The adoption of HISs by healthcare organizations offers several benefits, such as improved service quality, the reduction of medical errors, and greater accessibility of information. The government of the KSA has subsidized this field to keep pace with developed countries. However, like those of other less developed nations, organizations in the KSA struggle to secure their HISs. This stems from a number of factors, including a lack of awareness of information security and technological barriers. Most existing studies do not consider all factors affecting information security compliance, which include psychological traits, cultural beliefs, religion, and legal concerns. This paper investigates the usefulness of the proposed model in determining the predictors of information security compliance among healthcare workers at governmental hospitals in the KSA. It is conducted on 433 healthcare personnel at five key hospitals and health centers in Arar, the capital of the Northern Border Province. To strengthen the results, multiple validation tests (e.g., content validity and panel validity tests) are conducted on the study’s instruments. In addition, statistical tests are run on the data collected from participants. The results indicate an impact of moderators and non-common factors (e.g., religion and morality) on ISCB. However, demographic characteristics (e.g., age, marital status, and work experience) appear to have no impact. This theory-based model of ISCB among healthcare workers could be useful in similar contexts. The present study presents a significant model of ISCB and significant predictors on the theoretical and practical observational levels. Risk factors of ISCB obtained in present study are religion/morality, personality traits, legal consequences/punishment, self-efficacy, subjective norms, and general information security.
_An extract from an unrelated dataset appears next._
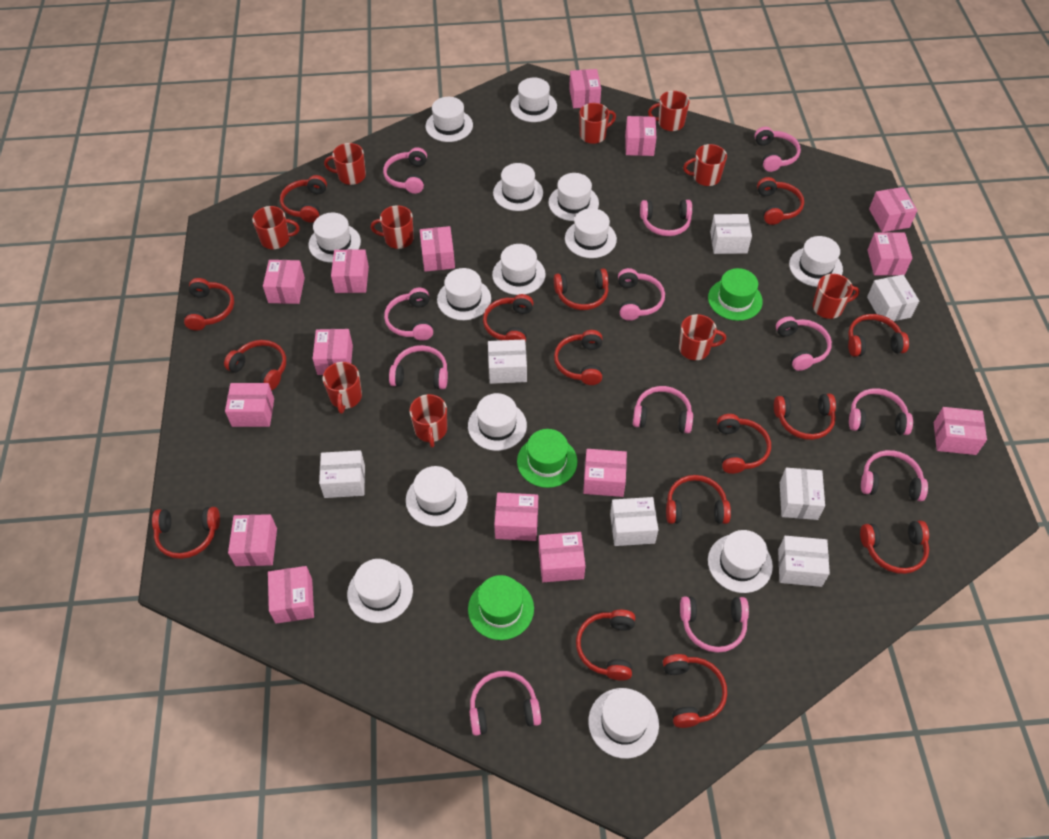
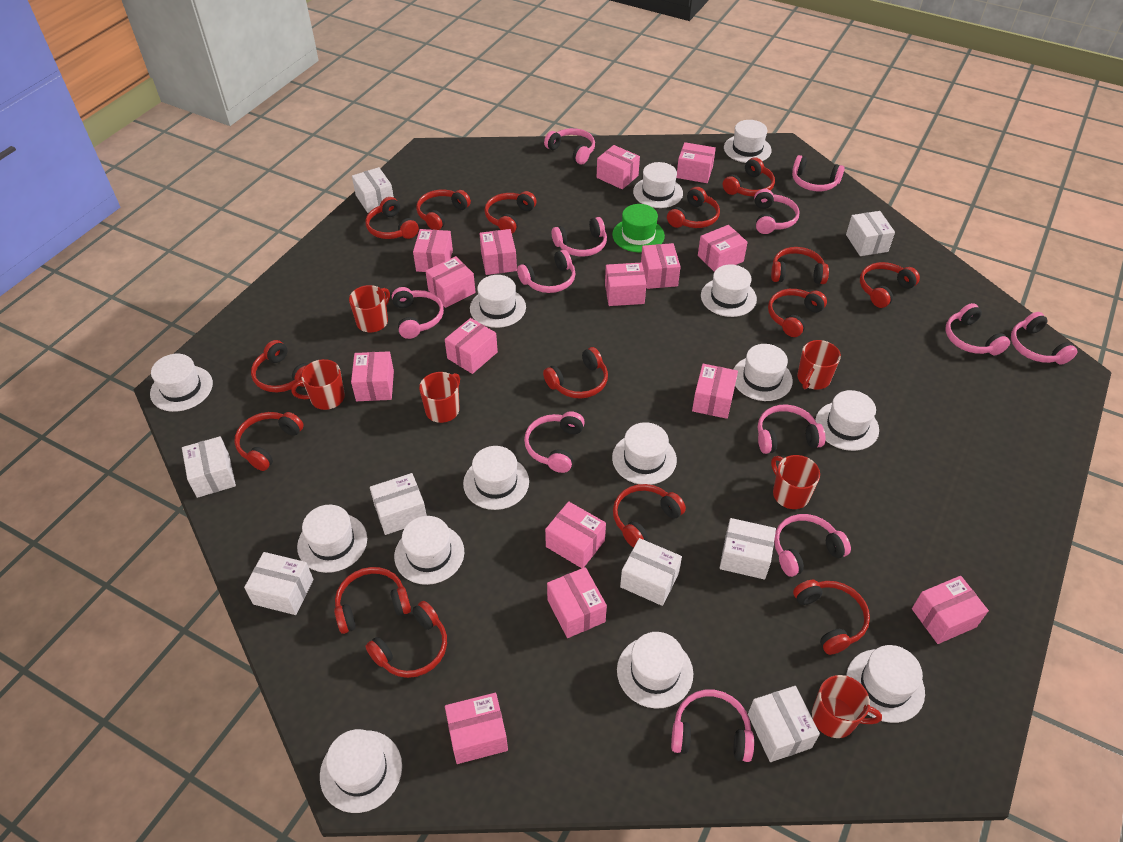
green hat: [468,575,534,640] [517,429,578,488] [708,268,763,321] = 3 -> [612,204,665,252] = 1
red mug: [252,206,300,249] [323,362,362,414] [324,143,366,185] [370,205,414,249] [409,394,447,447] [579,103,616,144] [648,91,690,131] [679,314,726,360] [683,144,727,186] [813,274,860,319] = 10 -> [291,359,345,410] [349,285,390,332] [419,372,460,423] [771,455,820,509] [797,340,841,390] [812,675,882,738] = 6
white box: [319,450,365,498] [488,339,527,384] [610,497,658,546] [710,214,752,254] [778,536,830,587] [780,468,825,520] [867,275,919,324] = 7 -> [182,436,236,498] [244,552,313,615] [352,167,394,213] [370,473,427,535] [620,538,682,606] [720,518,776,580] [748,686,820,762] [846,211,895,256] = 8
The moderating impact of information security policy and technology awareness significantly influence the ISCB of employees in the KSA. This study possesses some limitations, which invite future research in the area. First, its cross-sectional design has weaknesses in certain research aspects, including time and updating of knowledge and experience about information security. Second, the study should extend beyond governmental healthcare centers and hospitals in a single Saudi city (i.e., Arar), to include private hospitals and other areas of the KSA.